Conhecemos os efeitos destas idéias messiânicas e os estragos que não cansam de produzir sistematicamente. Tais indivíduos ou culturas, não são psiquiatricamente loucos. Mas, inegavelmente se encontram sob o efeito hipnótico de uma poderosa força mítica, uma visão interior do paraíso, que os aguarda, logo após sua missão suicida-homicida.
Nesta bizarra equação arquetípica, destruir o inimigo de Alá é o mesmo que destruir o inimigo do bem e por extensão, erradicar o mal. A desvantagem do mundo atual é que no passado remoto Deus se manifestava através das catástrofes naturais, sabendo distinguir perfeitamente entre os malfeitores, instantaneamente eliminados, dos filhos do bem, seus protegidos.
Hoje, infelizmente, a situação é outra e mão de deus pode ser vista pilotando um Boeing 767 ou arremessando a bomba atômica sobre o país do mal. Os mitos de destruição saltaram da acervo imaginal dos povos e se materializaram nas ações de terror secular ou messiânica.
Onde o inimigo se esconde? Nas montanhas? Num pequeno apartamento em subúrbios alemãs? Em cursos aeronáuticos? Que língua fala? Tem estranhos sobrenomes? E que religião professa? De saída, uma primeira descoberta. O inimigo não se parece com os assustadores personagens dos filmes de ficção. Não é um extra-terrestre.

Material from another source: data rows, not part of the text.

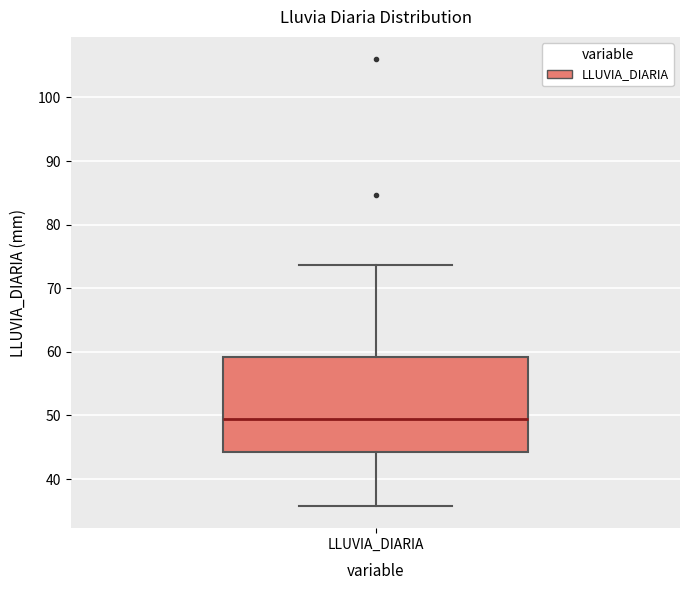

Read this box plot against the y-axis: the position of the median line, the range covered by the box, and the ends of both whiskers. The values are not printed on the chart, so give them approximately, as read against the axis.

median 49, box 44 to 59, whiskers 36 to 74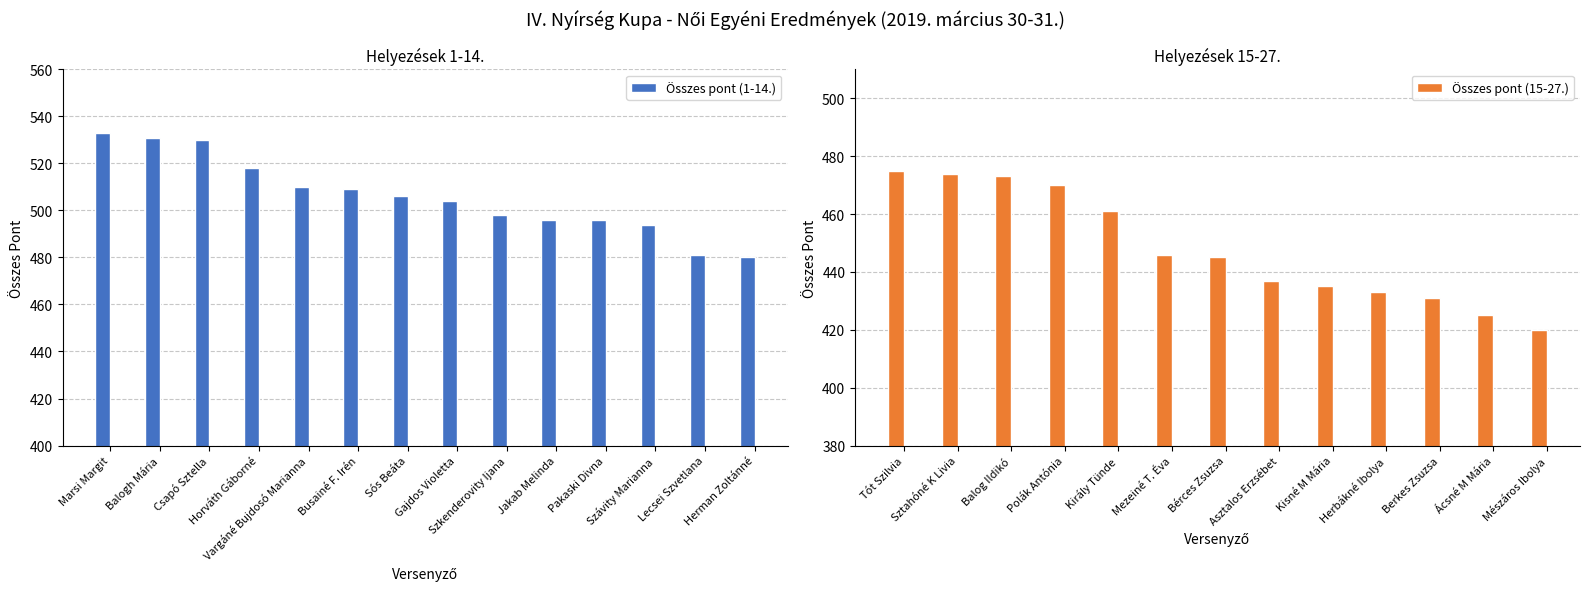

What is the label of the 10th bar from the left?

Jakab Melinda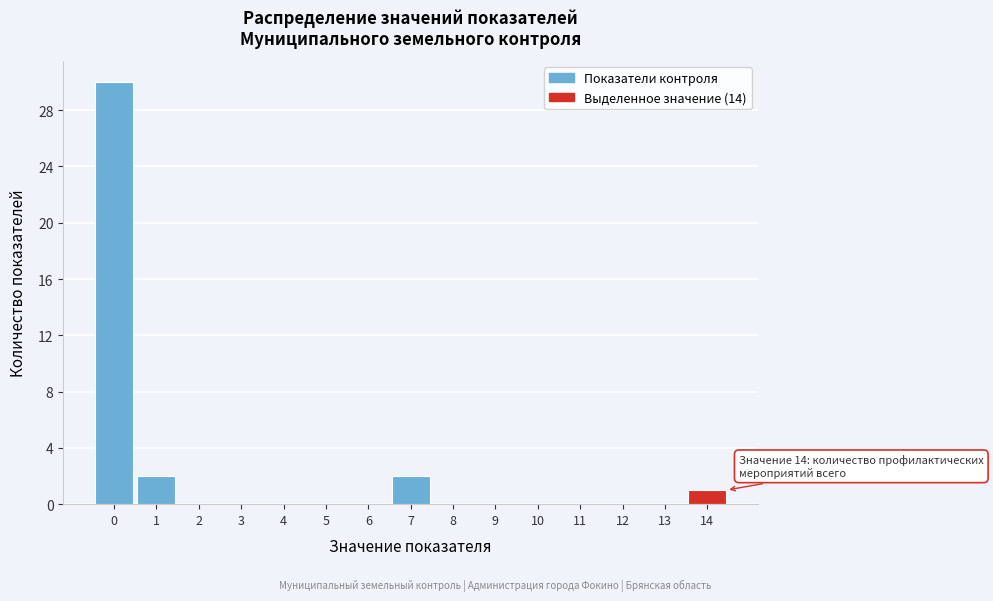

Reading left to right, what are all the values shown in this chart?

0=30	1=2	2=0	3=0	4=0	5=0	6=0	7=2	8=0	9=0	10=0	11=0	12=0	13=0	14=1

A compreensível paranóia americana chegou a um grau tremendamente perigoso. A exortação mundial por uma cruzada escatológica para vencer o mal dá aos Estados Unidos uma fisionomia muito próxima daquela que pretende erradicar. Indícios de um fundamentalismo americano começa a pulular em toda mídia. Chargistas de diversos jornais tem retratado George W. Bush vestido com a indumentária islâmica ou fazem sair de sua boca saudações religiosas do Islã. A atmosfera religiosa da declaração de guerra dos americanos do norte ao Afeganistão e seus supostos aliados tem chamado a atenção dos especialistas. A última declaração do secretário de defesa americano Donald Rumsfeld dá o tom do ambiente interno na Casa Branca. Ele batizou o conflito com um impressionante nome: Justiça Infinita. Talvez intuindo que o mal tenha a mesma propriedade emprestada à justiça.
O mal existe. Por isso mesmo deve ser tratado com muito respeito. A justiça está no mundo exatamente para corrigir o mal, cujo conduto mais expressivo é a gritante diferença econômica entre os povos. O mal não é a privação do bem como pensavam os piedosos cristãos do passado. É uma entidade em si. Pode ser vencido, jamais destruído. As armas para detê-lo, não são bélicas mas espirituais. Somente o homem que conhece o mal dentro de si mesmo e conscientemente renuncia a ele, não se deixa enganar por suas infinitas feições e pode enfrentá-lo com as armas adequadas e vencê-lo. Livrai-nos do mal é um mantra de extrema sabedoria. Nem sempre possível, porque o inimigo pode tomar a iniciativa e buscar o tenebroso encontro. Nunca metáforas do mal ganharam tanta realidade como nas expressões que se seguiram logo após o terrorismo aeronáutico: o inimigo não tem rosto. Ou, a quem devemos atacar?
O mal como sombra se movimenta, engolindo vidas. Sem pátria e sem território fixo, destrói e dissolve-se na fumaça da tragédia que promoveu.
A vingança catártica, foi engolida e, o que o piora tudo, adiada. Planos de ódio serão cuidadosamente elaborados. Invasões e bombas do bem, serão jogadas sobre a cabeça de populações culpadas ou inocentes. Não importa. A luta é contra o mal. Crianças mortas, mutiladas, órfãos... carnificina.
"Temos as mesmas condições de dor nos Estados Unidos". E o mundo é um lugar cada vez pior para se viver. Olharemos uns aos outros com desconfiança. Se o inimigo não tem feição, ele é todos os rostos de uma só vez e todas as línguas diferente da do bem. A era da intolerância chega mais perto.
O que é importante saber é que a luta entre o bem e o mal constitui o enigma da criação. Não pode ser resolvido com Guerras. Morte e destruição são os alimentos do mal no mundo. Rancor, ódio, indiferença, arrogância são seus nutrientes. Mesmo quando se mata para promover o bem, se constrói o mal. Resistir ao mal aliando-se à justiça: eis aí o simples segredo do bem.
JOSÉ RAIMUNDO GOMES Psicólogo Clínico.
Centro Brasileiro de Psicologia Junguiana.